The trail quickly leads to murder, bombs and intrigue. It doesn't take long for an attempt to be made on Henry Levy's life and it doesn't take much longer for a second and a third. All are powerful, believable and very nicely shot. As you'd expect, given that Hoffman is the star of the film, the problems spread from Henry to Thomas, who gets mugged by henchmen of Christian Szell. With the loss of his brother, Szell deliberately travels from safety into danger, stopping at nothing to get what he wants. Given that he's played by no less an actor than Laurence Olivier his search gets seriously intense, that intensity including the notorious dentist scene which is certainly powerful but not as nasty as I expected it to be.
The real intensity comes later for me, towards the end of the film, with a notorious Nazi from Auschwitz wandering around the Jewish diamond markets of New York. These scenes are pure genius, amazingly intense and the stuff that only the very best thrillers are made of. Here's where Olivier's awesome talent shines through. It's also a real slice of life in the seventies: traffic problems, street musicians, organised protests, bad manners, baggage handler strikes, you name it. Actors like William Devane even have seventies faces, half sleazy politician and half future Grecian 2000 commercial.
I've been catching up on seventies thrillers over the last few years and I've been mightily impressed. I've seen many of them before but only as a kid, often so young that I can't even remember which I've seen and which I haven't. I'm finding that many of them are real and believable and the product of people who knew what they wanted to put on the screen. I don't really know which films are the product of the studios admitting that they didn't have a clue any more after the end of the Production Code and which are the studios starting to get a clue again.

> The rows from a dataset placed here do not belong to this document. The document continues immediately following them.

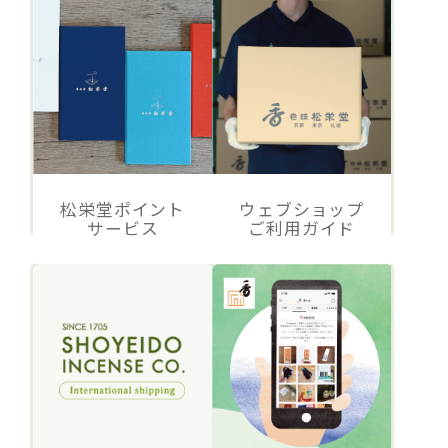
松栄堂ポイント
ウェブショップ
サービス
ご利用ガイド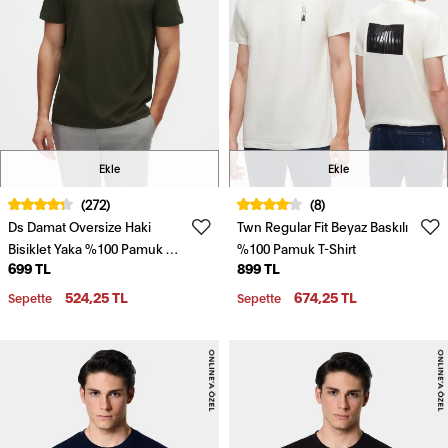
Ekle
Ekle
(272)
(8)
Ds Damat Oversize Haki
Twn Regular Fit Beyaz Baskılı
Bisiklet Yaka %100 Pamuk T-
%100 Pamuk T-Shirt
699 TL
899 TL
Shirt
524,25 TL
674,25 TL
Sepette
Sepette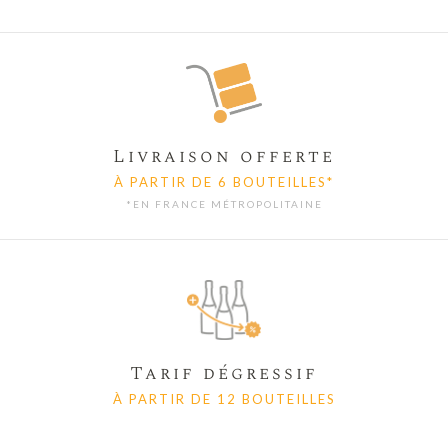
Livraison offerte
À PARTIR DE 6 BOUTEILLES*
*EN FRANCE MÉTROPOLITAINE
Tarif dégressif
À PARTIR DE 12 BOUTEILLES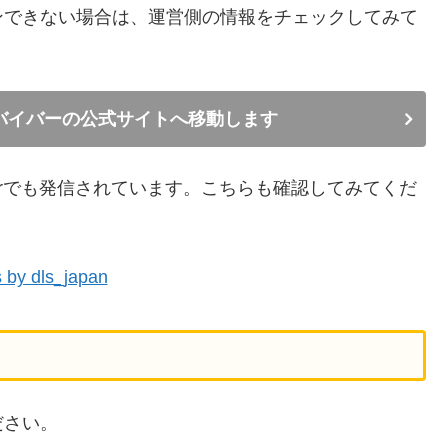
ンできない場合は、運営側の情報をチェックしてみて
バイバーの公式サイトへ移動します
terでも発信されています。こちらも確認してみてくだ
 by dls_japan
ださい。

Much of the credit has to go to William Goldman, one of the biggest screenwriters in the business, who wrote both the story and the source novel it's based on so he knew exactly what he wanted to see on the screen. The director is John Schlesinger, a major name in the seventies who had already helmed a few classics including Midnight Cowboy starring Dustin Hoffman. Hoffman, always a method actor, went to great lengths to be believable, as demonstrated in major scenes like the bathtub scene or the running scenes, but also in smaller touches like the way he keeps his tongue moving over his teeth or the look he gives Szell when he knows what's about to come. He may just have been outshone here though by Olivier and his scenes in the diamond district.